Widely adopted by developer communities, GitGuardian is the #1 security application on GitHub Marketplace and is used by over 300 thousand developers and leading companies, including Snowflake, Orange, Iress, Mirantis, Maven Wave, Payfit, and Bouygues Telecom. To learn more about GitGuardian, visit https://www.gitguardian.com.
Methodology
Secret
A secret is any sensitive data we want to keep private. When discussing secrets in software development, we refer to digital authentication credentials that grant access to services, systems, and data. These are most commonly API keys, username and password combos, or private keys. In this report, secrets refer to credentials hard-coded in plaintext.
Secrets detection
GitGuardian continually scans every public GitHub commit in real-time for leaks using its advanced secrets detection engine, operational since 2017. This engine is consistently refined by examining billions of commits to strike the optimal balance between precision (minimal false positives) and recall (minimal false negatives). Beyond simple regex patterns, the state-of-the-art secrets detection engine uses a sophisticated blend of pre and post-validation steps to achieve optimal results. GitGuardian boasts an extensive library of specific detectors, capable of identifying over 350 types of secrets, along with a unique set of generic detectors designed to capture a wide array of secrets not specific to any particular service. An exhaustive list can be found here.

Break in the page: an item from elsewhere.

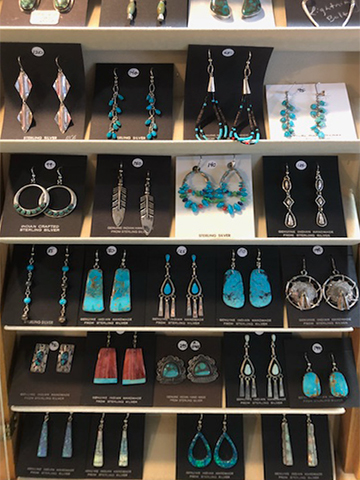
Where is `white plastic shelf`? This screenshot has height=480, width=360. white plastic shelf is located at coordinates (304, 38), (182, 148).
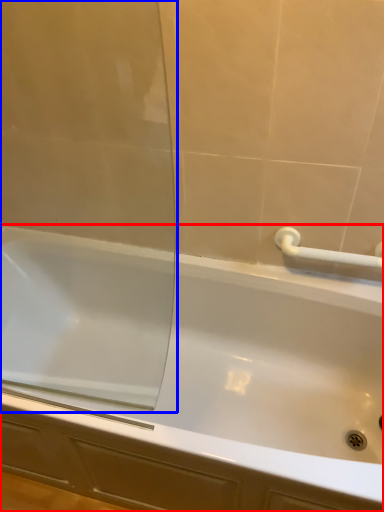
Question: Which object is closer to the camera taking this photo, bathtub (highlighted by a red box) or screen door (highlighted by a blue box)?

For deeper insights into the workings and performance benchmarking of our detection engine, visit our blog.
Study perimeter
To ensure that the data presented here most accurately represents the state of secrets sprawl, particularly to eliminate as many generic false positives as possible, filtering was applied to the data collected in 2023. Beyond the filtering process, we also manually excluded outliers—repositories exhibiting abnormally high leak rates, where a secret might be committed every minute—from this defined perimeter to ensure the integrity and accuracy of our metrics.